→ **Input data**:
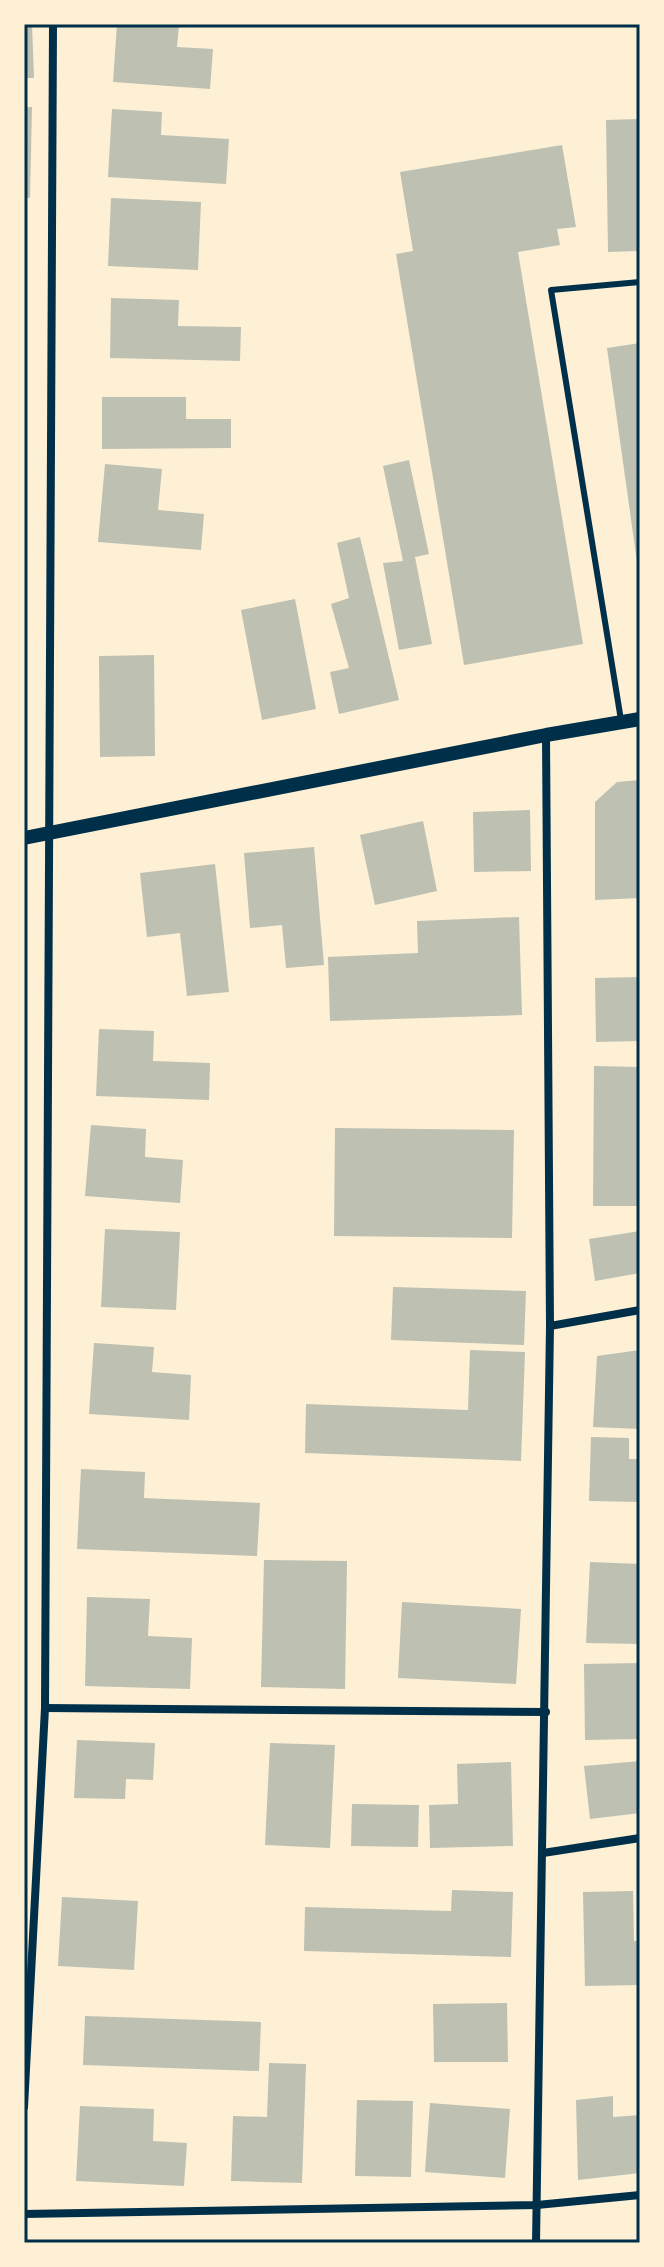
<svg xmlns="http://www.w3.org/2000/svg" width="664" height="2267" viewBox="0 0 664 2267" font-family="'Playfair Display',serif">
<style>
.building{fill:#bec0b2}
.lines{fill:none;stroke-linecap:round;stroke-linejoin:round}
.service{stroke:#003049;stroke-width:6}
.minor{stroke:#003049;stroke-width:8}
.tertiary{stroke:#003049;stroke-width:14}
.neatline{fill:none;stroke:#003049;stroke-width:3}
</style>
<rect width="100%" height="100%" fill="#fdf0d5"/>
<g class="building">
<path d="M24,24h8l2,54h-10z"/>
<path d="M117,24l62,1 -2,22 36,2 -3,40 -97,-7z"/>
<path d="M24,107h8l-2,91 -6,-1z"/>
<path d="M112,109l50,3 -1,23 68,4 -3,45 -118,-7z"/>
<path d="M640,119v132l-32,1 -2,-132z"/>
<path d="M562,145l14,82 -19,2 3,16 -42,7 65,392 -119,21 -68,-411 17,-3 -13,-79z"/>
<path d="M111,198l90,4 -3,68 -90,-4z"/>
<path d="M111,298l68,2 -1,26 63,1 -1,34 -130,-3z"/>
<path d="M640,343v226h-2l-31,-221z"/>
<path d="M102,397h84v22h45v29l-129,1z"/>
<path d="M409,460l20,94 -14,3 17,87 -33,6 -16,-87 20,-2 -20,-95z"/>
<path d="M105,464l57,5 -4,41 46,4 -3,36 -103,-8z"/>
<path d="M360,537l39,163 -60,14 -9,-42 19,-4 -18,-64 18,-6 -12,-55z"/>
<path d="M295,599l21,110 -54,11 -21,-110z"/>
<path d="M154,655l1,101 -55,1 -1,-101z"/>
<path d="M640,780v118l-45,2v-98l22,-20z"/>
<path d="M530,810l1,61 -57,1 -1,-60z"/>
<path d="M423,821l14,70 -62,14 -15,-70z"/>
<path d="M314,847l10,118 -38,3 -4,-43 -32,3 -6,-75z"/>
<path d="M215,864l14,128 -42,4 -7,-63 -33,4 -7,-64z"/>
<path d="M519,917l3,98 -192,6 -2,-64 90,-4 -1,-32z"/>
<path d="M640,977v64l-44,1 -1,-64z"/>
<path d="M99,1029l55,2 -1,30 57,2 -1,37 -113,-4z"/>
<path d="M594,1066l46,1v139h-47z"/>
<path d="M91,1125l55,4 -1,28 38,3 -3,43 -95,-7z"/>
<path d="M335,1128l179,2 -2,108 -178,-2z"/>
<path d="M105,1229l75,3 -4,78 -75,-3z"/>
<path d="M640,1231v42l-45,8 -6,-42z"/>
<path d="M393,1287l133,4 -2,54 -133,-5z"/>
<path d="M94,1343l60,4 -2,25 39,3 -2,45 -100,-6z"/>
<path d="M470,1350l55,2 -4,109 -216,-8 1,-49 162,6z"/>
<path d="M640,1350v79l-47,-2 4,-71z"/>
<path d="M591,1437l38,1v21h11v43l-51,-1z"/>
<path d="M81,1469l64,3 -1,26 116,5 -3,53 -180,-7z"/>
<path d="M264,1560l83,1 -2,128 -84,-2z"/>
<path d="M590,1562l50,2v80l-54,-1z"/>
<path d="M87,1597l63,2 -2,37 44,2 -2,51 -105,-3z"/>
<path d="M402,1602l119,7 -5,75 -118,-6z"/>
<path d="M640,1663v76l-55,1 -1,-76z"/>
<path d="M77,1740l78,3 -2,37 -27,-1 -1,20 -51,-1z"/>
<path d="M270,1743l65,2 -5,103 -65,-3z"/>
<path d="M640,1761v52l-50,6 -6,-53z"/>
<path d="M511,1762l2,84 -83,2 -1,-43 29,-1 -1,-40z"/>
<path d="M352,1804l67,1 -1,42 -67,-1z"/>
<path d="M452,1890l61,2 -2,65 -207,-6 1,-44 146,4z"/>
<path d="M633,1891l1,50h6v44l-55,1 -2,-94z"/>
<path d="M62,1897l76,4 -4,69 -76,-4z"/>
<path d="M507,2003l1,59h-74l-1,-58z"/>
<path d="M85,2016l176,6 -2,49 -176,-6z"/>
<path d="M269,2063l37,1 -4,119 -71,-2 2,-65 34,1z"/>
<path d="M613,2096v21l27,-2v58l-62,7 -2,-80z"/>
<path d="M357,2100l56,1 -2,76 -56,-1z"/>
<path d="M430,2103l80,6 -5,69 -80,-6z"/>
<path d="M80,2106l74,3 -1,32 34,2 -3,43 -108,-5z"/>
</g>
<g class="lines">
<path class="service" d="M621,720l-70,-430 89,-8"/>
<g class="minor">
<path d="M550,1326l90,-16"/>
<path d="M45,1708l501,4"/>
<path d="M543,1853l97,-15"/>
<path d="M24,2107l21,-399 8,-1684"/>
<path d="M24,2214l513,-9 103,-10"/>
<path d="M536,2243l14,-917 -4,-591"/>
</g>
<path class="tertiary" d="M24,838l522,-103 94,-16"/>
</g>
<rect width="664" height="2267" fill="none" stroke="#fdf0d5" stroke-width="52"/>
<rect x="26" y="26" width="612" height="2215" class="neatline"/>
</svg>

→ **What is required**: Wherever the word "lines" appears in the records above, copy that line.

→ **Solved exercise**:
.lines{fill:none;stroke-linecap:round;stroke-linejoin:round}
<g class="lines">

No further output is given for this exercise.